Giardini na bruma… | Fotografia de Agata Wiórko
Qualquer percurso pela Bienal de Veneza – seja de pavilhão em pavilhão, seja ao atravessar a exposição principal nos Giardini e no Arsenale – faz tanto mais sentido quanto mais soubermos relacionar pequenas e grandes narrativas, tendências culturais e acontecimentos praticamente invisíveis. Sendo este equilíbrio o objectivo desta breve ‘visita guiada’, convido os leitores a estabelecer relações produtivas entre coisas que, à partida, poderiam parecer distantes; seja a Bienal essa montra de ideias e prácticas projectuais que, pelo mediatismo e investimento, vale sempre a pena conferir. Até 24 de Novembro.
PARTE IX
Uma das dimensões mais interessantes de cada Bienal é finalmente o próprio enquadramento curatorial. Perceber-se se soube estimular as participações-chave e enquadrar aquelas que não têm tantos meios. A 58.ª Bienal de Arte de Veneza oferece, debaixo do ‘chapéu de chuva’ de um slogan bastante vago – May you live in interesting times – um potencial de narrativas artísticas que se unem de forma complexa e rica, porventura até para além do discurso habitual dos profissionais. E isto diz mais da força simultaneamente sensível e argumentativa da arte que o próprio discurso oficial (do curador Ralph Rugoff), cujo objectivo (meritório) foi assumidamente não muito mais do que o de tornar a arte parte do discurso comum.
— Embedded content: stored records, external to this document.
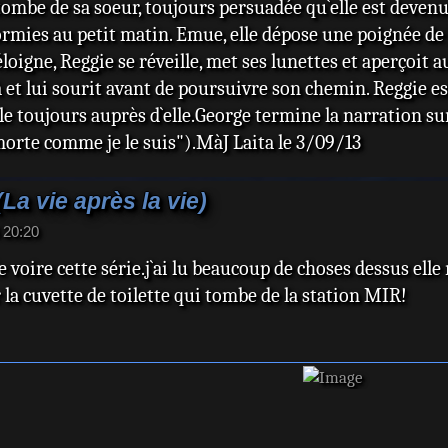
ombe de sa soeur, toujours persuadée qu`elle est devenue
rmies au petit matin. Emue, elle dépose une poignée de
éloigne, Reggie se réveille, met ses lunettes et aperçoit a
et lui sourit avant de poursuivre son chemin. Reggie esq
le toujours auprès d`elle.George termine la narration sur
 morte comme je le suis").MàJ Laita le 3/09/13
a vie après la vie)
 20:20
e voire cette série.j`ai lu beaucoup de choses dessus el
 la cuvette de toilette qui tombe de la station MIR!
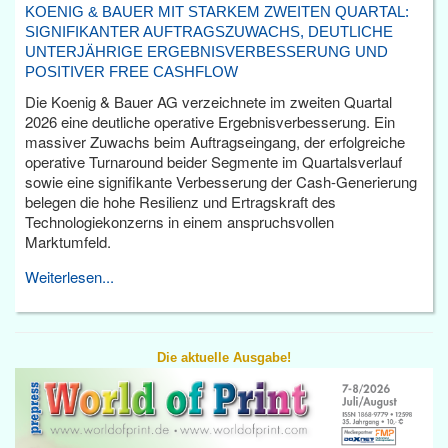
KOENIG & BAUER MIT STARKEM ZWEITEN QUARTAL:
SIGNIFIKANTER AUFTRAGSZUWACHS, DEUTLICHE
UNTERJÄHRIGE ERGEBNISVERBESSERUNG UND
POSITIVER FREE CASHFLOW
Die Koenig & Bauer AG verzeichnete im zweiten Quartal
2026 eine deutliche operative Ergebnisverbesserung. Ein
massiver Zuwachs beim Auftragseingang, der erfolgreiche
operative Turnaround beider Segmente im Quartalsverlauf
sowie eine signifikante Verbesserung der Cash-Generierung
belegen die hohe Resilienz und Ertragskraft des
Technologiekonzerns in einem anspruchsvollen
Marktumfeld.
Weiterlesen...
Die aktuelle Ausgabe!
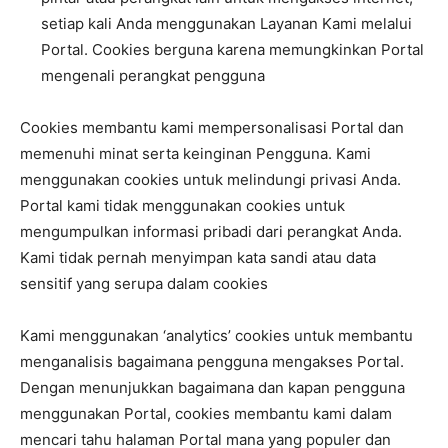
setiap kali Anda menggunakan Layanan Kami melalui
Portal. Cookies berguna karena memungkinkan Portal
mengenali perangkat pengguna
Cookies membantu kami mempersonalisasi Portal dan
memenuhi minat serta keinginan Pengguna. Kami
menggunakan cookies untuk melindungi privasi Anda.
Portal kami tidak menggunakan cookies untuk
mengumpulkan informasi pribadi dari perangkat Anda.
Kami tidak pernah menyimpan kata sandi atau data
sensitif yang serupa dalam cookies
Kami menggunakan ‘analytics’ cookies untuk membantu
menganalisis bagaimana pengguna mengakses Portal.
Dengan menunjukkan bagaimana dan kapan pengguna
menggunakan Portal, cookies membantu kami dalam
mencari tahu halaman Portal mana yang populer dan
Can’t Help Myself, de Sun Yuan e Peng Yu. | Fotografia de Agata Wiórko
Microworld, de Liu Wei. |Fotografia de Mário Caeiro
Nos espaços exteriores do Arsenale, poderíamos alongar-nos sobre a pertinência (ou a obscenidade) de instalar a seco a ruína de um cargueiro em que morreram dezenas de refugiados no Mediterrâneo. Na exposição principal, poderíamos ter destacado as magnânimas instalações de Arthur Jaffa ou Liu Wei, o monstro tecnológico de Sun Yuan e Peng Yu… Can’t Help Myself é porventura um exemplo perfeito do sublime mecânico.
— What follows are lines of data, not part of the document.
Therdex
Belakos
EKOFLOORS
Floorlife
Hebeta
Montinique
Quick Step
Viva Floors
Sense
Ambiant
Lc 15: 11-32, instalação da responsabilidade do realizador cinematográfico Alexander Sokurov. No pavilhão da Rússia. | Fotografias de Mário Caeiro
Barca Nostra, de Christoph Büchel. Carcaça-testemunho de centenas de mortes. | Fotografia de Mário Caeiro
Poderíamos ainda ter falado dos intrigantes mecanismos da percepção no obscurecido pavilhão da Rússia. Ou das luminosas imagens, simultaneamente documentais e poéticas, das actividades quotidianas dos povos da tundra ártica no Pavilhão da Finlândia (pelo Miracle Workers Collective), em torno do milagre e do maravilhamento, um tema que a agenda da Arte Contemporânea continua a hesitar em abordar de forma definitiva.
No Pavilhão do Japão, é, aliás, também de (uma narrativa de) maravilhamento que se fala, e mais não digo… pois o mistério tem segredos de grande beleza. Mas os caracteres são contados (mesmo aqui, no infinito da web) e temos de fechar.
Até 24 de Novembro, a Bienal espera por quem aceite o desafio de aprendermos a reconhecer os viver tempos interessantes em que vivemos.